JOB ITEM A = In the mandolin forum thread, what was used to more or less restore the contour of the cracked top?

I always wonder in these cases if the thieves know what they're getting...Regardless, I agree with you grassrootsphilosopher...

----------


## John Duncan

> Loars were not always held in the esteem that they are now...


does that include a fire poker through the tops?  :Grin: 

anyway, thanks for the info! Is numero uno its nickname?

----------


## AlanN

Not that I know of. It's the earliest Loar signed F-5 mandolin, to date.

----------


## G. Fisher

> Whoever it was didn't know to align the crack properly first, so the contour of the top was then more-or-less restored with some kind of wood filler. 
> Every time I've seen a picture of that mandolin I've had the urge to give it a 'proper' repair and restore some of it's dignity. I hope it is soon returned to the owner!


John, 

After all the years would it be possible to restore the top under the wood filler?

DATA IN THIS EXERCISE =
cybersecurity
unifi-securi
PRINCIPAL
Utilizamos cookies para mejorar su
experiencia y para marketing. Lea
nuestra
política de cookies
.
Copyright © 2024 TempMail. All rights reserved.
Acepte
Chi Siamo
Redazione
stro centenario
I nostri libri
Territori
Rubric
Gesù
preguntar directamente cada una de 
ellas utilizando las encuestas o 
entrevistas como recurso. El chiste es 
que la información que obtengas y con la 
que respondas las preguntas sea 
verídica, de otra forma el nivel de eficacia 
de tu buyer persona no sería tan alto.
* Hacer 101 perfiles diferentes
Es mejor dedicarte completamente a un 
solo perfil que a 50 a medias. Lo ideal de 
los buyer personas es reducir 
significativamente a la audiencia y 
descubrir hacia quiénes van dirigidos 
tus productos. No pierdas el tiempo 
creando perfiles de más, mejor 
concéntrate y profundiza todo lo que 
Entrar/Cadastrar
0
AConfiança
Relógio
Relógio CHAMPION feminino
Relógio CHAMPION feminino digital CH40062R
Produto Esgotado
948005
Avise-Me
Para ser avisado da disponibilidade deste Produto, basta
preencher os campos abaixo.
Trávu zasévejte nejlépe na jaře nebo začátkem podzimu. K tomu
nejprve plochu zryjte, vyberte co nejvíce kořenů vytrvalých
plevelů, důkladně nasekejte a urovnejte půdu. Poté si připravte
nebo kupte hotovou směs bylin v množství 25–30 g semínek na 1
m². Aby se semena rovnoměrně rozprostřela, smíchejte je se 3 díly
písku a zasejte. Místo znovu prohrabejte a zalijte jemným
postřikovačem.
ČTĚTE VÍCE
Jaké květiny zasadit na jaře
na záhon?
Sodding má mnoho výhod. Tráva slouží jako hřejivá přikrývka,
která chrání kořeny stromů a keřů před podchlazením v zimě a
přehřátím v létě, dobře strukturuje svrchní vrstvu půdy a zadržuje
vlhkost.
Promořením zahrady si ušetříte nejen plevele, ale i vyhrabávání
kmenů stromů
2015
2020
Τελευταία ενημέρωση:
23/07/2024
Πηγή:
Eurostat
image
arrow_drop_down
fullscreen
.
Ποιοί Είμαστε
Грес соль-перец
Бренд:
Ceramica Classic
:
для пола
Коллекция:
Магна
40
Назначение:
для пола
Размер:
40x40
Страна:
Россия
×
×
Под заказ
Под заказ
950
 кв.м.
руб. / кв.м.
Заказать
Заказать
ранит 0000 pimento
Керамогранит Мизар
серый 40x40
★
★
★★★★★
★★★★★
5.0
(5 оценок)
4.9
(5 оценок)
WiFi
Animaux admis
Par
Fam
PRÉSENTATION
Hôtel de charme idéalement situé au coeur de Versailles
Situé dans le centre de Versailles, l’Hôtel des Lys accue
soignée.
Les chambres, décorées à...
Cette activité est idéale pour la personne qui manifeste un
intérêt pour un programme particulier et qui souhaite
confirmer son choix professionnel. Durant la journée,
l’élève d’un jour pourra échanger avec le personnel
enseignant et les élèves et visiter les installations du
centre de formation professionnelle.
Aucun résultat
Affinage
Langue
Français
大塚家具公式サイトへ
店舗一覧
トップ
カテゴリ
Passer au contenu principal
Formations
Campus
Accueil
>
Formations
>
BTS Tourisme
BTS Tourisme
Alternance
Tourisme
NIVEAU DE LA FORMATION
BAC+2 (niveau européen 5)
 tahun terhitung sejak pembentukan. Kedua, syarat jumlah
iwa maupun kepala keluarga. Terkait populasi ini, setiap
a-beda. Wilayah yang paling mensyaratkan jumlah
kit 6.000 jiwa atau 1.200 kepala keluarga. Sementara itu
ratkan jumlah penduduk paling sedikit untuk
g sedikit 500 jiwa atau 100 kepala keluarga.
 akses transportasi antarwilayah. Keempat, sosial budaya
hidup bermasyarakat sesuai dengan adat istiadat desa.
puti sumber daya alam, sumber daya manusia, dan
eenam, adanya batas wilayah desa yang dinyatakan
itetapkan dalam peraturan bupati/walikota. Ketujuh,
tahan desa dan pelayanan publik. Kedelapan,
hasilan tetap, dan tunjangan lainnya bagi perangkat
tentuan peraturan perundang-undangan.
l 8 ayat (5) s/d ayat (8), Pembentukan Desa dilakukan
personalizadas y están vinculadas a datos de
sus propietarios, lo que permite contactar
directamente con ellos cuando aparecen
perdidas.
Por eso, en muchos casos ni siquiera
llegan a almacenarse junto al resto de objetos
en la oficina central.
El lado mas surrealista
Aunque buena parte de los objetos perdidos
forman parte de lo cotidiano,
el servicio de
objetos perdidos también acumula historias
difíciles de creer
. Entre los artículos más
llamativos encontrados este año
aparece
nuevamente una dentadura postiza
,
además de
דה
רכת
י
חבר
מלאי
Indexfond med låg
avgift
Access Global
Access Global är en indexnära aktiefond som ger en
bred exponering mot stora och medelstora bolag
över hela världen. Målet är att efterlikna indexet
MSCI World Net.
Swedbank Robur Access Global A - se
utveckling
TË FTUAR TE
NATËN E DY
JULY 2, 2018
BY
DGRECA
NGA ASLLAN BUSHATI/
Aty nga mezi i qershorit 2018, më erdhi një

JOB ITEM B = Render the rows, from their first line through the line containing "tus productos. No pierdas el tiempo", inclusive, as a Markdown table with columns Line and Text, leaving out blank lines.

OUTPUT A = Some kind of wood filler.

OUTPUT B =
| Line | Text |
|---|---|
| 1 | cybersecurity |
| 2 | unifi-securi |
| 3 | PRINCIPAL |
| 4 | Utilizamos cookies para mejorar su |
| 5 | experiencia y para marketing. Lea |
| 6 | nuestra |
| 7 | política de cookies |
| 8 | . |
| 9 | Copyright © 2024 TempMail. All rights reserved. |
| 10 | Acepte |
| 11 | Chi Siamo |
| 12 | Redazione |
| 13 | stro centenario |
| 14 | I nostri libri |
| 15 | Territori |
| 16 | Rubric |
| 17 | Gesù |
| 18 | preguntar directamente cada una de  |
| 19 | ellas utilizando las encuestas o  |
| 20 | entrevistas como recurso. El chiste es  |
| 21 | que la información que obtengas y con la  |
| 22 | que respondas las preguntas sea  |
| 23 | verídica, de otra forma el nivel de eficacia  |
| 24 | de tu buyer persona no sería tan alto. |
| 25 | * Hacer 101 perfiles diferentes |
| 26 | Es mejor dedicarte completamente a un  |
| 27 | solo perfil que a 50 a medias. Lo ideal de  |
| 28 | los buyer personas es reducir  |
| 29 | significativamente a la audiencia y  |
| 30 | descubrir hacia quiénes van dirigidos  |
| 31 | tus productos. No pierdas el tiempo  |